Quelle est la recommandation ACSM 2026 pour la force ?

Des charges plus lourdes (au moins 80 % d'une répétition maximum), une amplitude de mouvement complète, 2 à 3 séries par exercice, les exercices clés réalisés en début de séance, et au moins 2 séances par semaine. La prescription pour la force est plus lourde et de volume plus faible que pour l'hypertrophie. La relation dose-réponse pour la force était plus marquée et plafonnait plus tôt que pour l'hypertrophie, ce qui correspond aux résultats de Pelland et al. 2026 montrant des rendements décroissants plus prononcés pour la force que pour la taille musculaire.

Faut-il une salle de sport ou des haltères pour suivre les directives ACSM 2026 ?

Non. La nouvelle prise de position liste explicitement l'entraînement en résistance en circuit, avec élastiques et à domicile aux côtés du travail traditionnel en salle comme des voies efficaces vers les mêmes résultats. La méta-analyse de Lopes et al. (2019) dans SAGE Open Medicine n'a trouvé aucune supériorité des poids conventionnels sur la résistance élastique pour la force musculaire.

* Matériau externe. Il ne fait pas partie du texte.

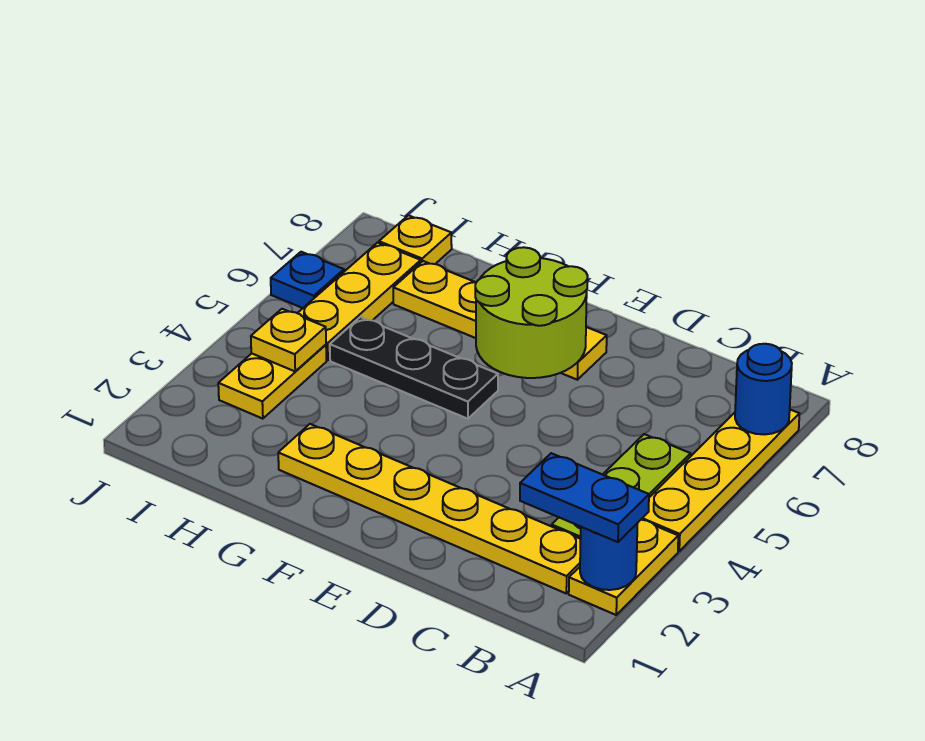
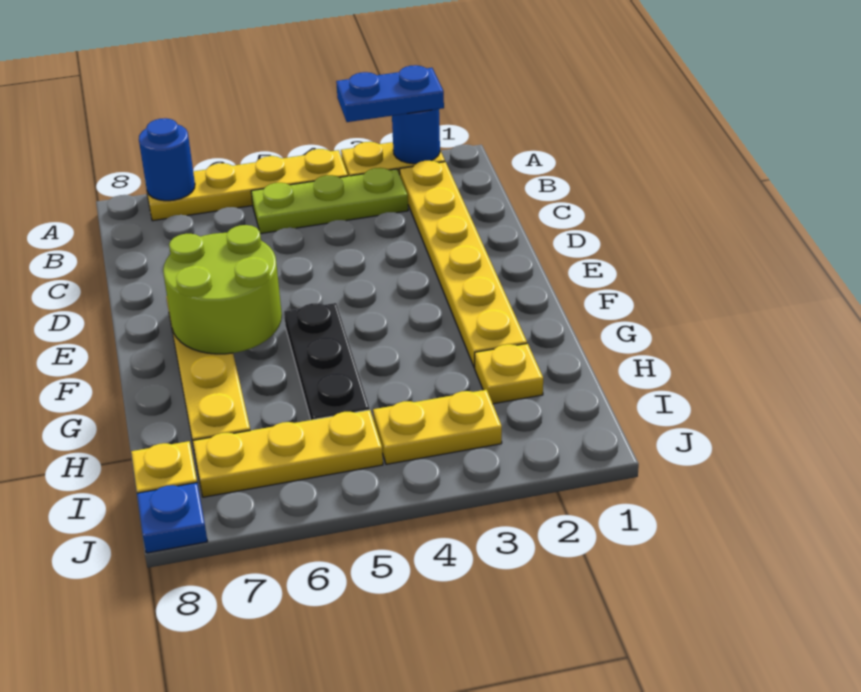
blue 1x2 plate [520,453,649,542] -> blue 1x2 plate turned to [336,65,444,122]
yellow 1x1 plate [251,309,326,371] -> yellow 1x1 plate moved to [475,343,543,404]
blue 1x1 plate [271,252,344,308] -> blue 1x1 plate moved to [137,483,208,553]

Les variables qui comptent le plus (charge par rapport à votre capacité, volume de séries hebdomadaires, amplitude de mouvement, effort) peuvent toutes être atteintes à domicile avec des progressions en poids de corps et un jeu d'élastiques.

Faut-il s'entraîner jusqu'à l'échec musculaire pour développer du muscle selon les directives 2026 ?

Non. La prise de position ACSM 2026 indique qu'un effort suffisant peut être obtenu en s'entraînant près de l'échec, soit environ 2 à 3 répétitions en réserve, et que pousser chaque série jusqu'à l'échec absolu n'est pas nécessaire. Pour la plupart des adultes en bonne santé, s'arrêter quelques répétitions avant l'échec produit les mêmes gains d'hypertrophie et de force que les séries à effort maximal, avec moins de fatigue et un risque de blessure réduit.